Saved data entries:
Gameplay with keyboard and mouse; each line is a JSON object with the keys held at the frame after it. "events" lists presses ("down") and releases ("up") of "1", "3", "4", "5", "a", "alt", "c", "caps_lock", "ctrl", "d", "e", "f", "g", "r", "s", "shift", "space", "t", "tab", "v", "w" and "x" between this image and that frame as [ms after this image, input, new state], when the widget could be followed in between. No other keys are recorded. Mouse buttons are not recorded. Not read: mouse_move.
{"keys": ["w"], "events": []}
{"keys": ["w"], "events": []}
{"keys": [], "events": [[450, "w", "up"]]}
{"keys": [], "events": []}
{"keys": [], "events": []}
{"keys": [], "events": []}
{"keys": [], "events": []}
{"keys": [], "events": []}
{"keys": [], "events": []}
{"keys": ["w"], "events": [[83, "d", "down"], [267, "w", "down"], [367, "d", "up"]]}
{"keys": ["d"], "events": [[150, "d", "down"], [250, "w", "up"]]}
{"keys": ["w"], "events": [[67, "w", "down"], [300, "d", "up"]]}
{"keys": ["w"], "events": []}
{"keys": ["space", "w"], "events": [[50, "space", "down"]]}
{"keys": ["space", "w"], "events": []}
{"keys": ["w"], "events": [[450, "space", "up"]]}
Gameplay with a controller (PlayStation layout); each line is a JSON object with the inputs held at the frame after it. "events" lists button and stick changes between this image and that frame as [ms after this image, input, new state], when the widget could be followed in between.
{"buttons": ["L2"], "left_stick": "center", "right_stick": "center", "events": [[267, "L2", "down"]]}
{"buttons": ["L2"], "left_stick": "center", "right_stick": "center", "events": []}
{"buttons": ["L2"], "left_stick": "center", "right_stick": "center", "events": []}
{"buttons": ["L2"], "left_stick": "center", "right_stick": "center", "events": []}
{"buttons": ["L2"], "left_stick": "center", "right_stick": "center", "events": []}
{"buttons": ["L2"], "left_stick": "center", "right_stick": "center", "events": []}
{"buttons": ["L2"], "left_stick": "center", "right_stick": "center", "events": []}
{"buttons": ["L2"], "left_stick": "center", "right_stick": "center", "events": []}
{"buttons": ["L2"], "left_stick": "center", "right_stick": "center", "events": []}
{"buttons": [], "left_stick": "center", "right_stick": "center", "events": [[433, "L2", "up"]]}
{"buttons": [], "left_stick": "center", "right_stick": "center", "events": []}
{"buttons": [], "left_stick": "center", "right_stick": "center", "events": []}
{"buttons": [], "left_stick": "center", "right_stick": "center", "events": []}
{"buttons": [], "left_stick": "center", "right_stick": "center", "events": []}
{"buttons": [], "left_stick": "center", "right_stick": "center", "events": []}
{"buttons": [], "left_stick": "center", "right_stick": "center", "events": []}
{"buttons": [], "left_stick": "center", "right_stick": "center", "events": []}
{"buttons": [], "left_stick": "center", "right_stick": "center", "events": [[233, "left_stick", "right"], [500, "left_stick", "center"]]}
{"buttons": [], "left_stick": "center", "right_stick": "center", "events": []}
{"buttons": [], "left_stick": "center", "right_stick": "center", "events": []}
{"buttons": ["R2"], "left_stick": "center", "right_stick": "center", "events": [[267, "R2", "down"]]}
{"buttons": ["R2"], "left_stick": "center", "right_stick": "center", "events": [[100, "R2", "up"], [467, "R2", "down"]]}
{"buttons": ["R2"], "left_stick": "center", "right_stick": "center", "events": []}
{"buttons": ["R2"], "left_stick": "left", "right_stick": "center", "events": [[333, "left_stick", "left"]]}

Goal of the exercise: Every entry must be output again, exactly as written above.

Written solution:
Gameplay with keyboard and mouse; each line is a JSON object with the keys held at the frame after it. "events" lists presses ("down") and releases ("up") of "1", "3", "4", "5", "a", "alt", "c", "caps_lock", "ctrl", "d", "e", "f", "g", "r", "s", "shift", "space", "t", "tab", "v", "w" and "x" between this image and that frame as [ms after this image, input, new state], when the widget could be followed in between. No other keys are recorded. Mouse buttons are not recorded. Not read: mouse_move.
{"keys": ["w"], "events": []}
{"keys": ["w"], "events": []}
{"keys": [], "events": [[450, "w", "up"]]}
{"keys": [], "events": []}
{"keys": [], "events": []}
{"keys": [], "events": []}
{"keys": [], "events": []}
{"keys": [], "events": []}
{"keys": [], "events": []}
{"keys": ["w"], "events": [[83, "d", "down"], [267, "w", "down"], [367, "d", "up"]]}
{"keys": ["d"], "events": [[150, "d", "down"], [250, "w", "up"]]}
{"keys": ["w"], "events": [[67, "w", "down"], [300, "d", "up"]]}
{"keys": ["w"], "events": []}
{"keys": ["space", "w"], "events": [[50, "space", "down"]]}
{"keys": ["space", "w"], "events": []}
{"keys": ["w"], "events": [[450, "space", "up"]]}
Gameplay with a controller (PlayStation layout); each line is a JSON object with the inputs held at the frame after it. "events" lists button and stick changes between this image and that frame as [ms after this image, input, new state], when the widget could be followed in between.
{"buttons": ["L2"], "left_stick": "center", "right_stick": "center", "events": [[267, "L2", "down"]]}
{"buttons": ["L2"], "left_stick": "center", "right_stick": "center", "events": []}
{"buttons": ["L2"], "left_stick": "center", "right_stick": "center", "events": []}
{"buttons": ["L2"], "left_stick": "center", "right_stick": "center", "events": []}
{"buttons": ["L2"], "left_stick": "center", "right_stick": "center", "events": []}
{"buttons": ["L2"], "left_stick": "center", "right_stick": "center", "events": []}
{"buttons": ["L2"], "left_stick": "center", "right_stick": "center", "events": []}
{"buttons": ["L2"], "left_stick": "center", "right_stick": "center", "events": []}
{"buttons": ["L2"], "left_stick": "center", "right_stick": "center", "events": []}
{"buttons": [], "left_stick": "center", "right_stick": "center", "events": [[433, "L2", "up"]]}
{"buttons": [], "left_stick": "center", "right_stick": "center", "events": []}
{"buttons": [], "left_stick": "center", "right_stick": "center", "events": []}
{"buttons": [], "left_stick": "center", "right_stick": "center", "events": []}
{"buttons": [], "left_stick": "center", "right_stick": "center", "events": []}
{"buttons": [], "left_stick": "center", "right_stick": "center", "events": []}
{"buttons": [], "left_stick": "center", "right_stick": "center", "events": []}
{"buttons": [], "left_stick": "center", "right_stick": "center", "events": []}
{"buttons": [], "left_stick": "center", "right_stick": "center", "events": [[233, "left_stick", "right"], [500, "left_stick", "center"]]}
{"buttons": [], "left_stick": "center", "right_stick": "center", "events": []}
{"buttons": [], "left_stick": "center", "right_stick": "center", "events": []}
{"buttons": ["R2"], "left_stick": "center", "right_stick": "center", "events": [[267, "R2", "down"]]}
{"buttons": ["R2"], "left_stick": "center", "right_stick": "center", "events": [[100, "R2", "up"], [467, "R2", "down"]]}
{"buttons": ["R2"], "left_stick": "center", "right_stick": "center", "events": []}
{"buttons": ["R2"], "left_stick": "left", "right_stick": "center", "events": [[333, "left_stick", "left"]]}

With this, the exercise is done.